Expressamos, publicamente, o nosso apoio e solidariedade com todas as pessoas da Azinheira, Chainça e Quintas, na sua luta em defesa da vida, em todas as suas dimensões. Conscientes que a vossa luta é a luta de todos nós, pela construção de uma comunidade onde a justiça social e climática seja efectiva e a justiça seja lei.

 

Passamos a transcrever a nota de imprensa da Associação de Defesa do Território de Azinheira Chainça e Quintas:

   

“Recentemente a população de Azinheira, aldeia do concelho de Rio Maior, tomou conhecimento da expansão da exploração mineira de caulino e de quartzo (areias siliciosas) até muito próximo das suas habitações.

Esta expansão foi concessionada pela Direção-Geral de Energia e Geologia (DGEG) a duas empresas – Sifucel e Sibelco. A concessão destas áreas, denominadas «Quinta da Rosa» (Sibelco) e «Via Vai» (Sifucel), foram publicadas em Diário da República, em 2 de fevereiro de 2024 e 16 de dezembro de 2021, respetivamente.

Os limites destas explorações mineiras a céu aberto, que envolvem escavações com 50 a 70 metros de profundidade (até à cota 46) e a criação de grandes lagoas, chegam a 80 metros da povoação de Azinheira, a escassos 20 metros de algumas habitações do bairro da Chainça e a 600 metros da povoação de Quintas, ficando muito próximo de alguns casais isolados.

Junto ao Bairro da Chainça encontra-se uma outra exploração de areia que confina com os muros de algumas moradias, dista cerca de 30 metros de uma creche e estende-se até cerca de 150 metros das primeiras habitações de Azinheira.

Para além desta expansão a sul da povoação de Azinheira, a população ficou ainda mais desassossegada e alarmada após ter tido conhecimento de um pedido de concessão a nascente e a norte da aldeia (denominada «Joquinho»), para extração de areia semelhante e com limites de exploração a cerca de 50 metros das habitações da aldeia de Azinheira. Este processo encontra-se na fase final, com vista à concessão de contrato de exploração, pela DGEG. Paralelamente, existe um pedido de prospeção e pesquisa de depósitos minerais a norte e poente da aldeia.

Perante as concessões atribuídas (sul), em processo de atribuição (nascente e norte) e pedido de prospeção e pesquisa (norte e poente) a aldeia de Azinheira fica completamente rodeada de areeiros e de enormes lagoas.

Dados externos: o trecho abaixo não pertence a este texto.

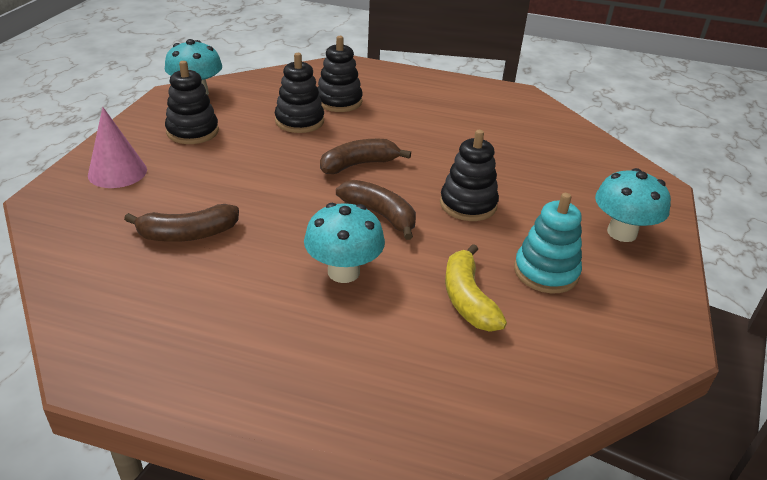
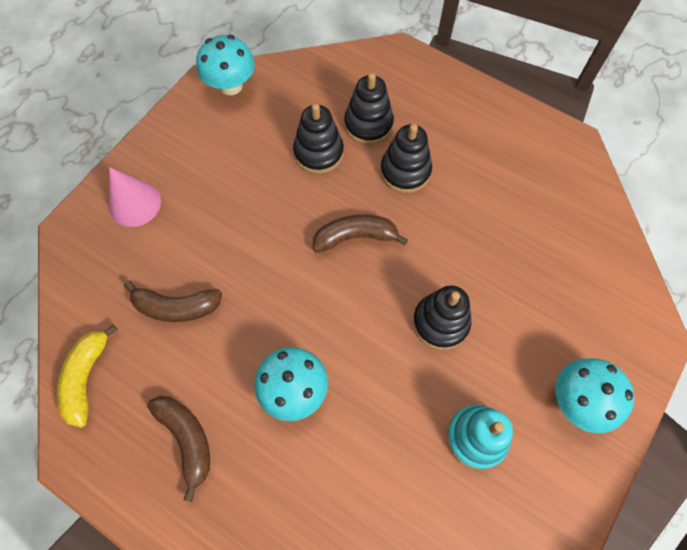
camera: 20 degrees right, 30 degrees up
black stacking toy [165,61,219,144] -> black stacking toy moved to [380,124,432,193]
brown banana [336,180,416,240] -> brown banana moved to [147,396,210,502]
yellow banana [445,244,507,331] -> yellow banana moved to [57,324,118,428]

Esta exploração mineira “desenfreada” tem múltiplos e cumulativos impactes negativos, inaceitáveis para as populações, que não foram consultadas, para além da alteração do uso do solo, nomeadamente a desvalorização do património rústico e urbano, a deterioração das edificações (como já acontece no bairro da Chainça), a degradação da paisagem, a redução dos recursos hídricos (seca de nascentes, poços e furos devido à drenagem das águas para o nível freático das lagoas), a poluição dos aquíferos, a redução da estabilidade dos solos próximo das habitações (não existem camadas rochosas que os sustentem), o ruído, a restrição ou corte de acessos às terras agrícolas e florestais, a destruição de ecossistemas importantes, como é o caso do montado de sobro que dá suporte a uma avifauna diversificada, como de outras espécies protegidas, etc..

Concluindo, devido à enorme expansão da área das explorações de areias, já concessionadas e em processo de concessão, são esperados efeitos de grande magnitude, maioritariamente irreversíveis, ao nível da qualidade ambiental, paisagística e funcional, particularmente no uso e ocupação do solo, qualidade visual, contaminação do aquífero, ruído, degradação da qualidade do ar e da qualidade de vida das populações que residem nas proximidades. As populações estão indignadas e reuniram-se no dia 17 de fevereiro para uma tomada de posição. Foi assim criada uma Associação de Defesa do Território de Azinheira, Chainça e Quintas com o objetivo de lutar pela preservação da sua qualidade de vida e do seu território”.